Accord UE-Mercosur: von der Leyen veut avancer, un bloc de pays autour de la France entend bloquer
La présidente de la Commission européenne Ursula von der Leyen entend vendredi à Montevideo faire avancer l'accord de libre-échange UE-Mercosur aux côtés des présidents du Brésil, d'Argentine, d'Uruguay et du Paraguay, réunis pour le 65e sommet du bloc latino-américain où pourrait se sceller une nouvelle étape dans les discussions entamées en 1999.
Sous l'influence du Brésil côté sud-américain, de l'Allemagne et de l'Espagne côté européen, les deux blocs souhaitent finaliser les discussions avant l'arrivée en janvier de Donald Trump à la Maison Blanche et ses menaces d'augmentation des droits de douane tous azimuts.
"Nous sommes parvenus à un texte d'accord commun", ne manquent que des "détails minimes", a déclaré jeudi le ministre des Affaires étrangères uruguayen, Omar Paganini, après une rencontre avec le nouveau commissaire européen au Commerce, Maros Sefcovic. Il dit espérer que la "bonne nouvelle" d'un accord pourra être annoncée vendredi à l'issue de la réunion des chefs d'Etat.
Mais à Paris, une source diplomatique auprès de l'AFP a fait valoir qu'"à ce stade, c'est une finalisation des discussions au niveau des négociateurs", "ce n'est ni la signature, ni la conclusion de l'accord". "Ce n'est donc pas la fin de l'histoire".
Le projet de traité vise à supprimer la majorité des droits de douane entre l'Union européenne et le Mercosur afin de créer un vaste marché de plus de 700 millions de consommateurs. Il s'agirait du "plus grand partenariat commercial et d'investissement jamais vu. Les deux régions en tireront profit", a affirmé Mme von der Leyen.
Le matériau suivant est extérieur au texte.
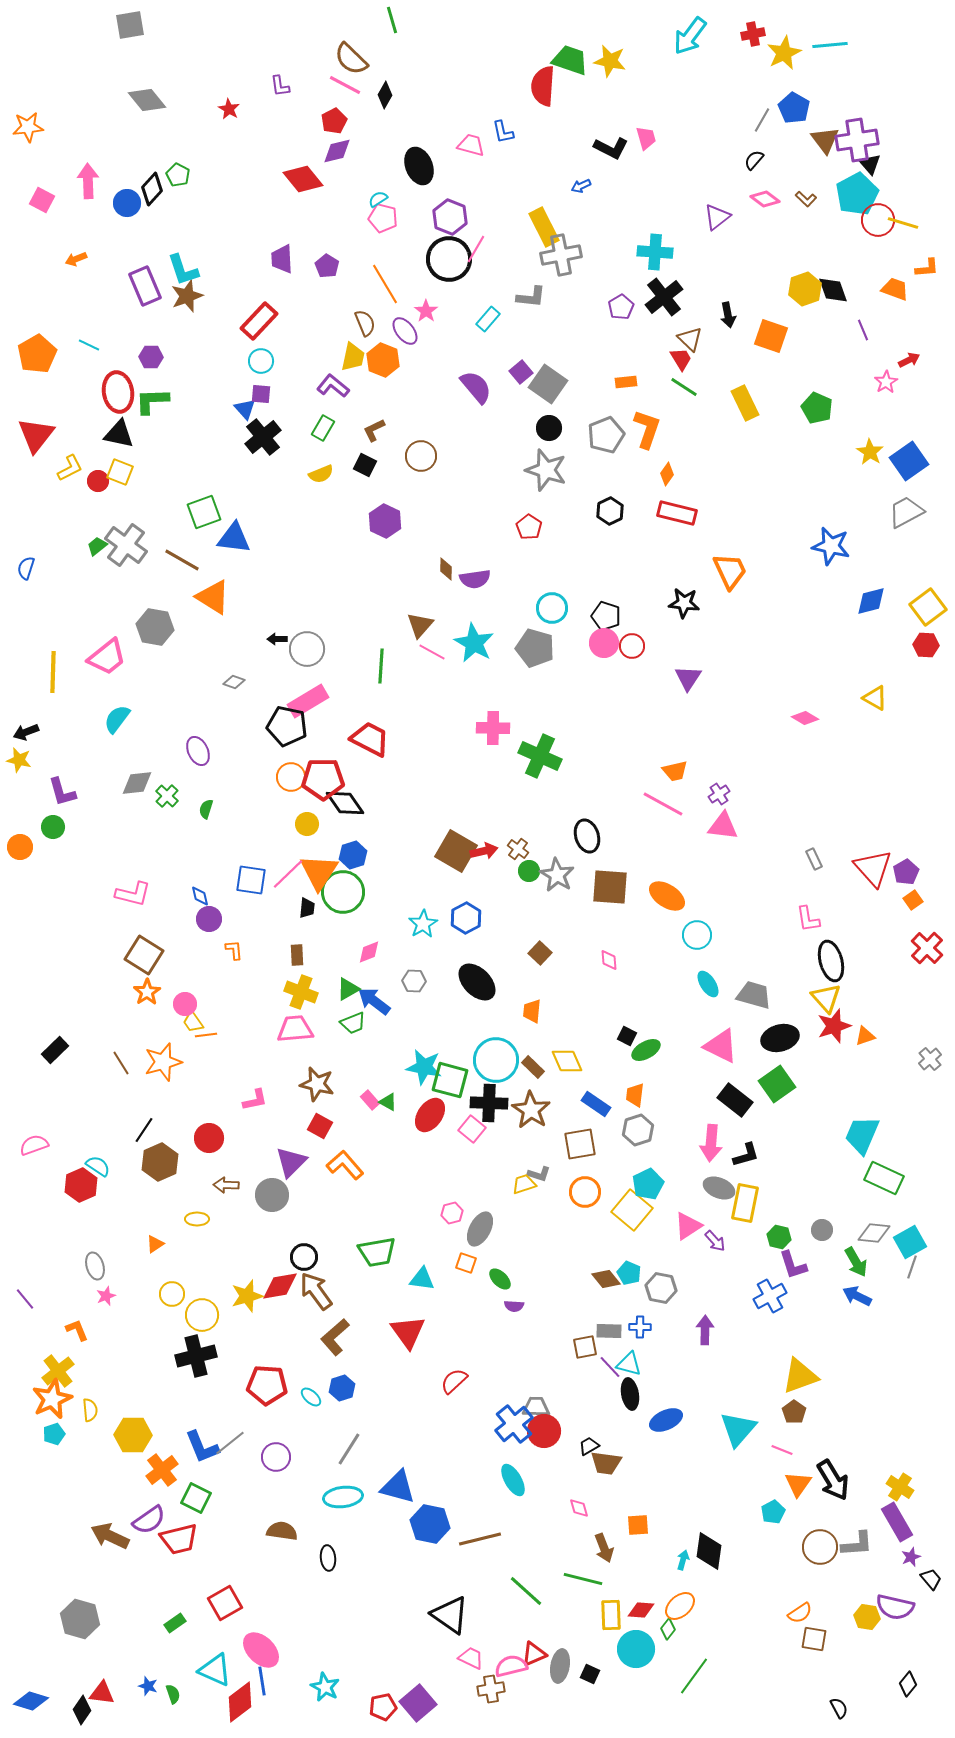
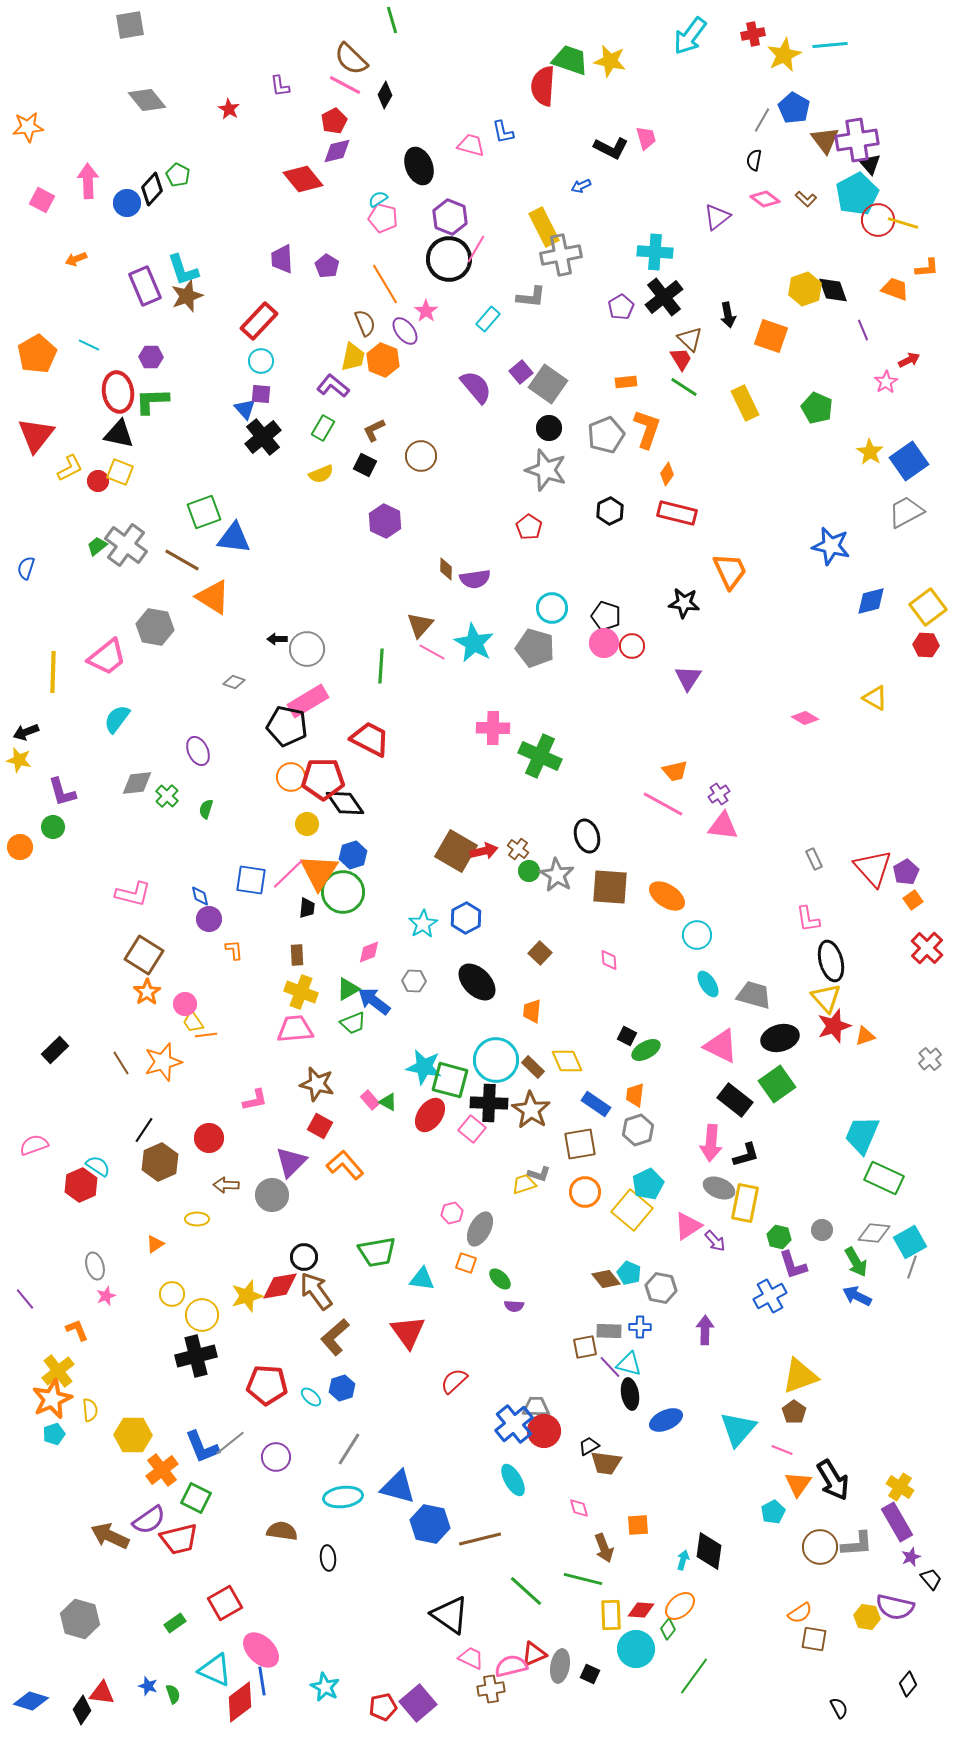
yellow star at (784, 53): moved 2 px down
black semicircle at (754, 160): rotated 30 degrees counterclockwise
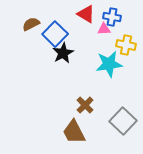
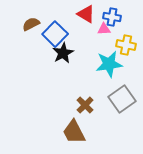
gray square: moved 1 px left, 22 px up; rotated 12 degrees clockwise
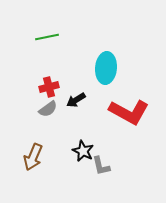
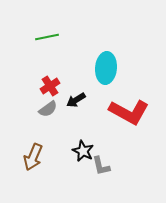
red cross: moved 1 px right, 1 px up; rotated 18 degrees counterclockwise
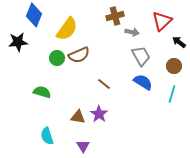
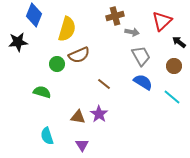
yellow semicircle: rotated 20 degrees counterclockwise
green circle: moved 6 px down
cyan line: moved 3 px down; rotated 66 degrees counterclockwise
purple triangle: moved 1 px left, 1 px up
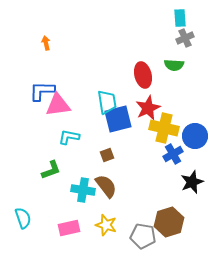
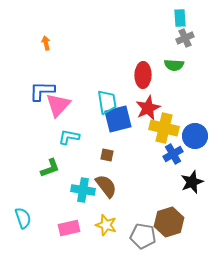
red ellipse: rotated 15 degrees clockwise
pink triangle: rotated 40 degrees counterclockwise
brown square: rotated 32 degrees clockwise
green L-shape: moved 1 px left, 2 px up
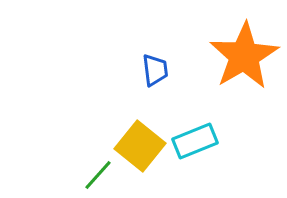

- Minorité de blocage en vue -
Si en vertu des traités européens, la Commission est seule négociatrice des accords commerciaux au nom des Vingt-Sept, tout texte signé avec les pays du Mercosur doit encore obtenir sa ratification en gagnant l'approbation d'au moins 15 Etats membres représentant 65% de la population de l'UE, puis en réunissant une majorité au Parlement européen.
Une minorité de blocage peut également stopper toute ratification.
Un combat que mène La France et Emmanuel Macron qui dans un appel téléphonique jeudi matin a "redit" à Mme von der Leyen que le projet d'accord commercial était "inacceptable en l'état", a affirmé l'Elysée. "Nous continuerons de défendre sans relâche notre souveraineté agricole", a ajouté la présidence française sur X.
Après le Premier ministre polonais Donald Tusk affirmant fin novembre qu'il n'accepterait pas le projet "sous cette forme", l'Italie a rejoint jeudi le front du refus : "Les conditions ne sont pas réunies pour souscrire au texte actuel", affirment ces sources gouvernementales. Rome estime que "la signature peut avoir lieu seulement à condition que des protections adéquates et des compensations en cas de déséquilibres pour le secteur agricole" soient mises en place.
Et ce trio déclaré n'est pas seul, puisque l'Autriche ou les Pays-Bas ont déjà exprimé des réticences.
Pour empêcher l'adoption du texte, la France a besoin de rallier trois autres pays représentant plus de 35% de la population de l'UE, un seuil aisément franchi avec désormais l'appui de Rome et Varsovie.
- Concurrence déloyale ? -
En Europe, les partisans de l'accord soulignent le besoin de débouchés pour les exportateurs et la nécessité de ne pas laisser le champ libre à la Chine, rival avec qui les relations commerciales se sont considérablement tendues.
L'accord permettrait à l'UE, déjà premier partenaire commercial du Mercosur, d'exporter plus facilement ses voitures, machines et produits pharmaceutiques. De l'autre côté, il permettrait aux pays sud-américains concernés d'écouler vers l'Europe de la viande, du sucre, du riz, du miel, du soja...
Mais de nombreuses ONG et militants de gauche estiment que la création de cette vaste zone de libre-échange accélérerait la déforestation en Amazonie et aggraverait la crise climatique en augmentant les émissions de gaz à effet de serre. Greenpeace dénonce un texte "désastreux" pour l'environnement, sacrifié pour privilégier "les profits des entreprises".
Les agriculteurs français craignant une concurrence déloyale des produits sud-américains, notamment brésiliens, multiplient les manifestations.